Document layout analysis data
= = = =

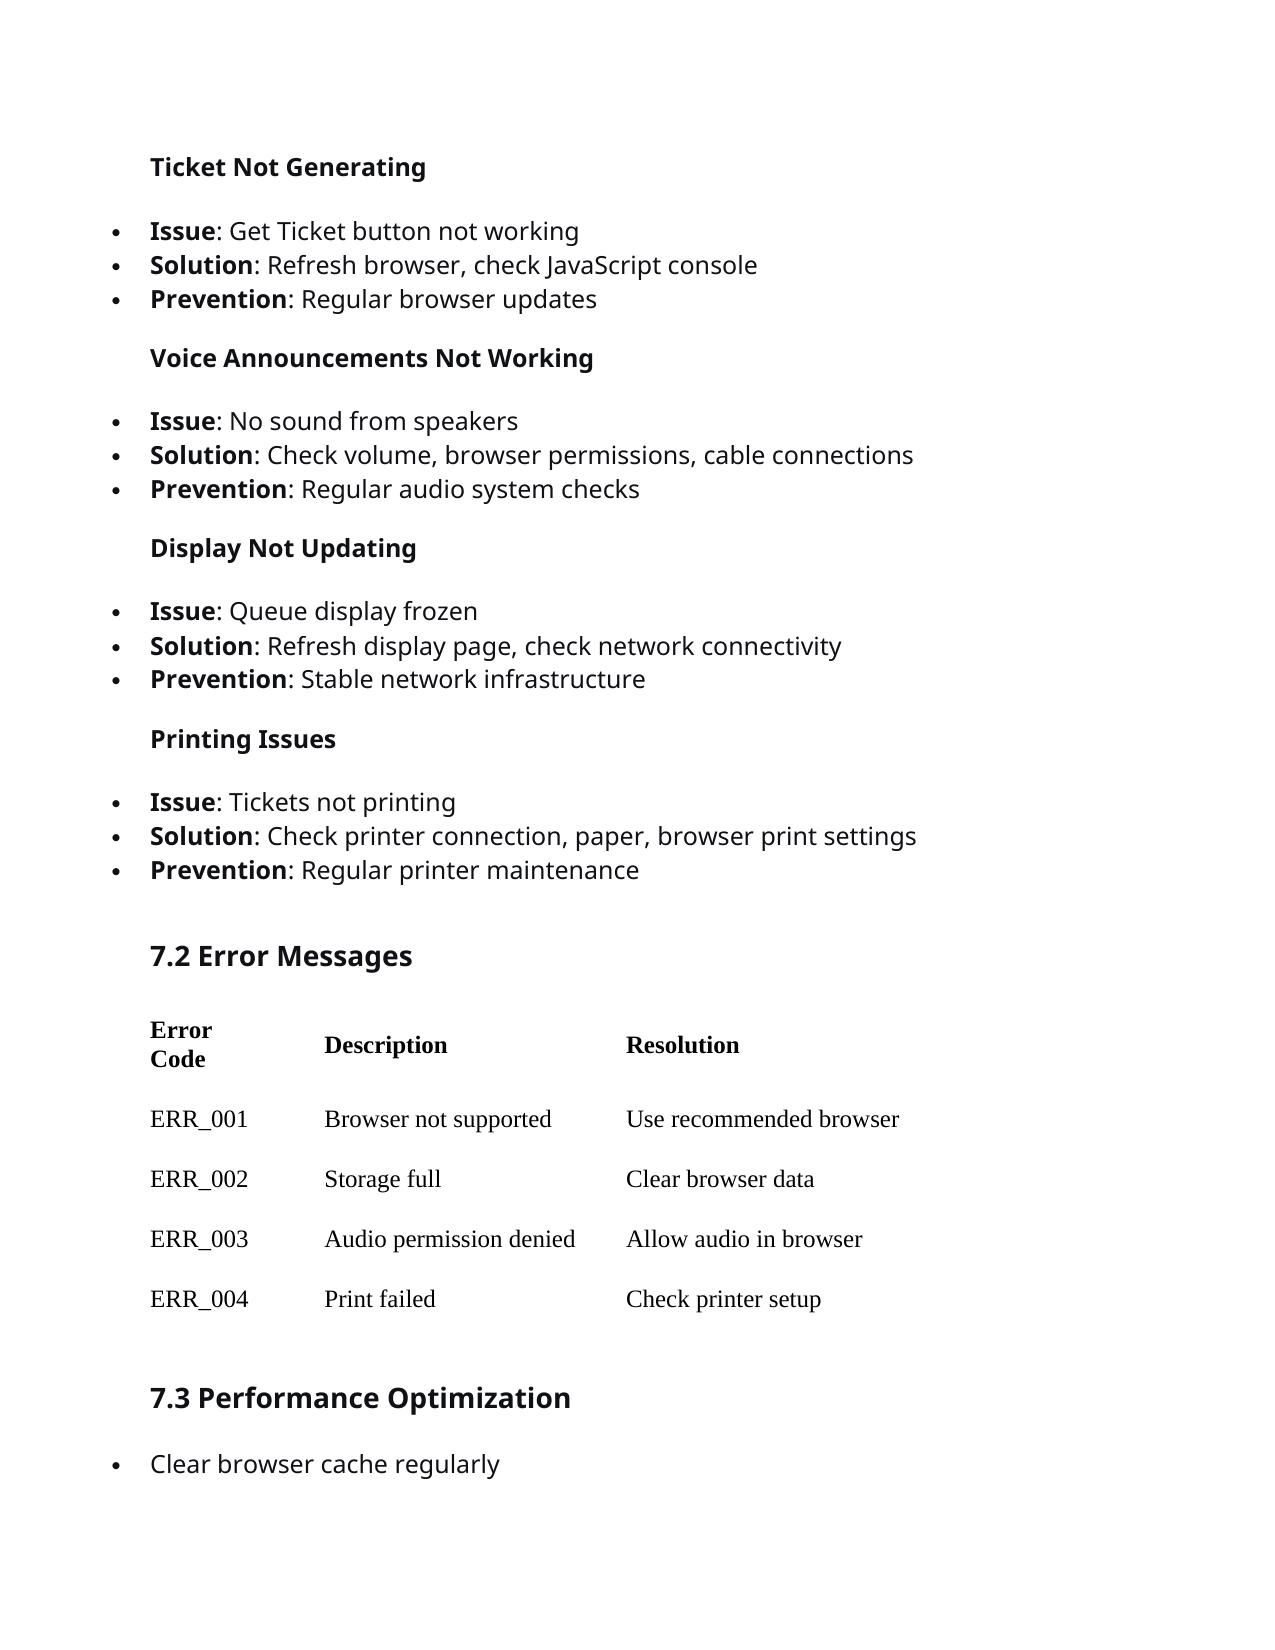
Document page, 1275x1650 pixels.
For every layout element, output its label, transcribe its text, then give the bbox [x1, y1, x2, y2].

table_cell ERR_003 [150, 1209, 299, 1269]
table_cell Storage full [299, 1149, 601, 1209]
list Solution: Check volume, browser permissions, cable connections [112, 438, 1125, 472]
table_cell Use recommended browser [601, 1089, 899, 1149]
text Printing Issues [150, 721, 1125, 755]
table_cell Audio permission denied [299, 1209, 601, 1269]
text Display Not Updating [150, 531, 1125, 565]
table_cell Browser not supported [299, 1089, 601, 1149]
text Voice Announcements Not Working [150, 340, 1125, 374]
table_header Description [299, 1000, 601, 1089]
list Issue: Queue display frozen [112, 594, 1125, 628]
text Ticket Not Generating [150, 150, 1125, 184]
table_cell Allow audio in browser [601, 1209, 899, 1269]
list Prevention: Regular browser updates [112, 281, 1125, 315]
list Prevention: Stable network infrastructure [112, 662, 1125, 696]
list Solution: Check printer connection, paper, browser print settings [112, 818, 1125, 853]
list Prevention: Regular printer maintenance [112, 853, 1125, 887]
table_cell Check printer setup [601, 1269, 899, 1329]
list Issue: No sound from speakers [112, 404, 1125, 438]
list Solution: Refresh browser, check JavaScript console [112, 247, 1125, 281]
table_cell ERR_004 [150, 1269, 299, 1329]
list Issue: Tickets not printing [112, 784, 1125, 818]
table_header Resolution [601, 1000, 899, 1089]
list Prevention: Regular audio system checks [112, 472, 1125, 506]
table_cell ERR_001 [150, 1089, 299, 1149]
text 7.3 Performance Optimization [150, 1379, 1125, 1417]
table_cell ERR_002 [150, 1149, 299, 1209]
table_cell Clear browser data [601, 1149, 899, 1209]
list Solution: Refresh display page, check network connectivity [112, 628, 1125, 662]
list Clear browser cache regularly [112, 1446, 1125, 1480]
list Issue: Get Ticket button not working [112, 213, 1125, 247]
table_cell Print failed [299, 1269, 601, 1329]
text 7.2 Error Messages [150, 937, 1125, 975]
table_header Error Code [150, 1000, 299, 1089]
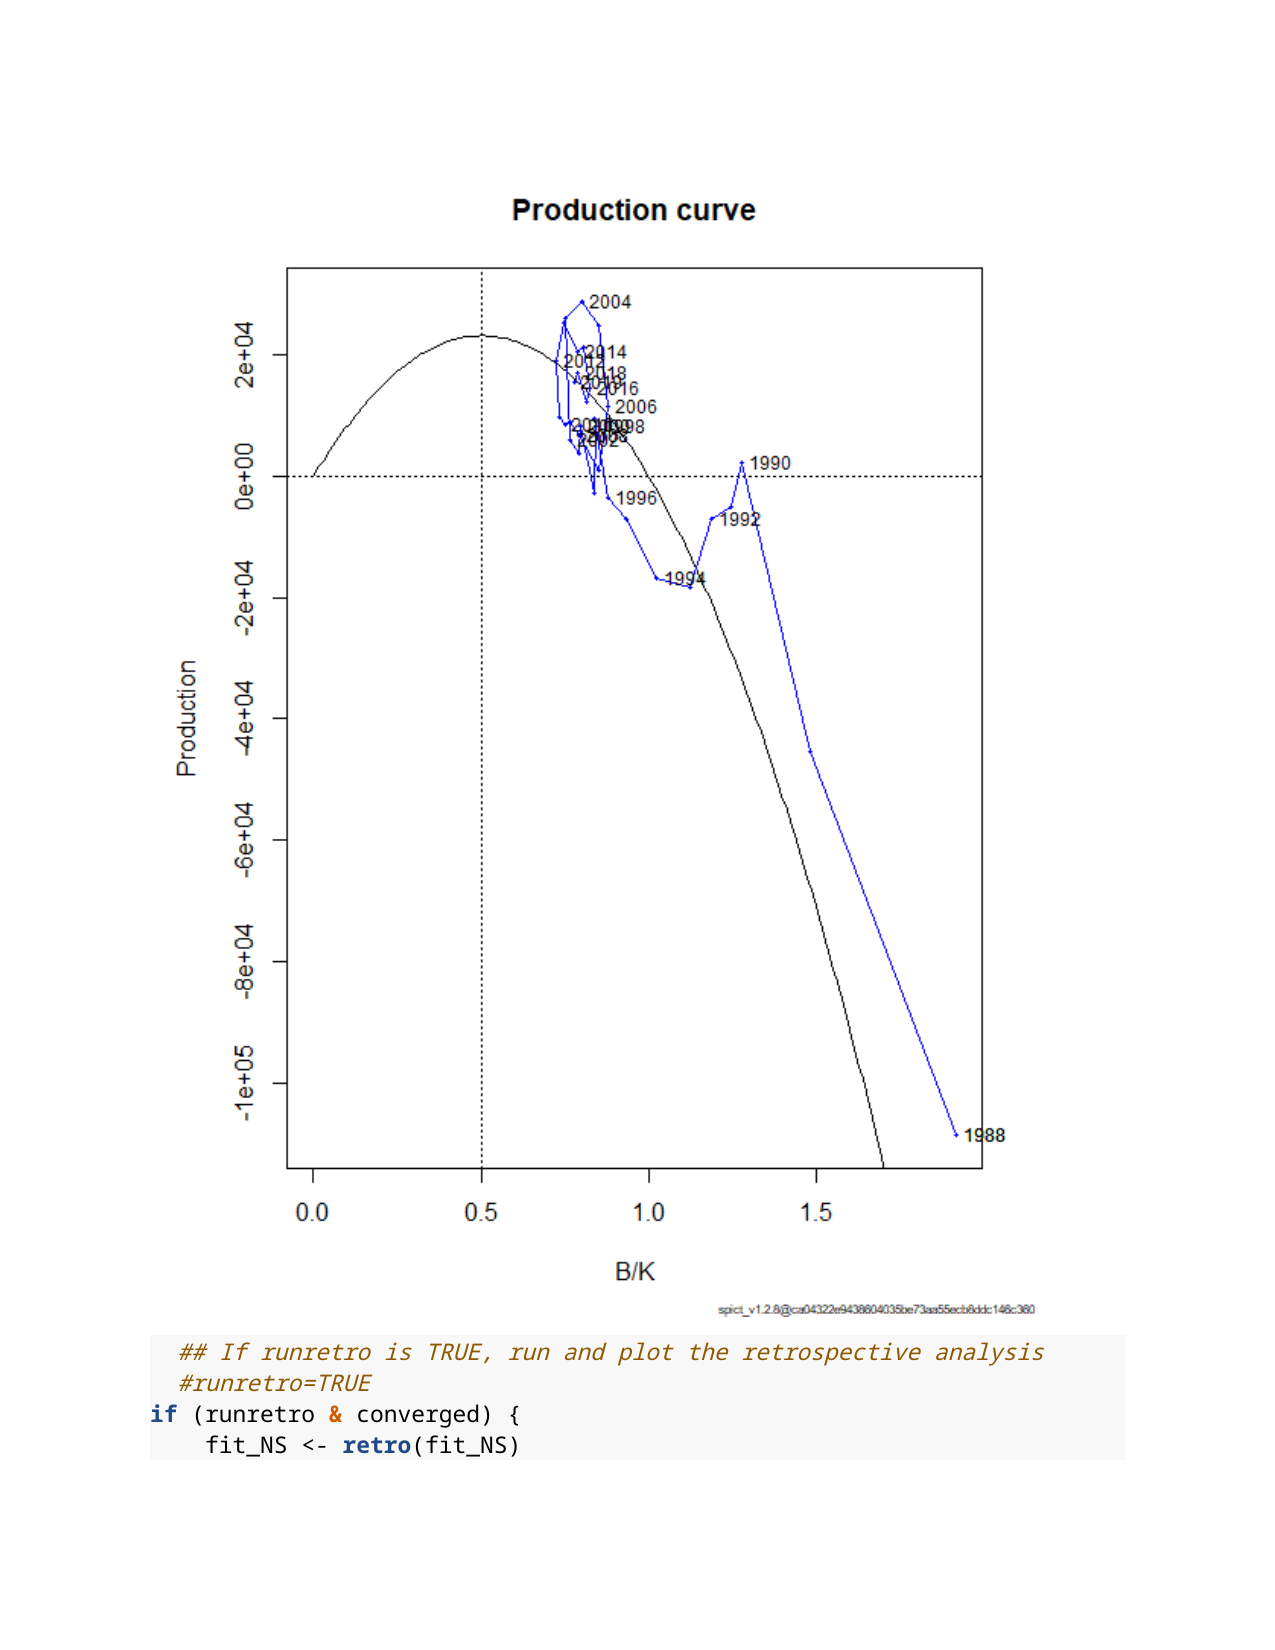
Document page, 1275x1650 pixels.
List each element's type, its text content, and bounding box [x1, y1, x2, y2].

text ## If runretro is TRUE, run and plot the retrospective analysis #runretro=TRUE if (runretro & converged) { fit_NS <- retro(fit_NS) plotspict.retro(fit_NS) } [370, 1335, 1125, 1460]
picture [168, 150, 1044, 1317]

= = = =

◆ **TASK TO CARRY OUT**
Where in the records above does the word "printer" appear? Copy each line that holds it.

◆ **ANSWER TO THIS TASK**
list Solution: Check printer connection, paper, browser print settings [112, 818, 1125, 853]
list Prevention: Regular printer maintenance [112, 853, 1125, 887]
table_cell Check printer setup [601, 1269, 899, 1329]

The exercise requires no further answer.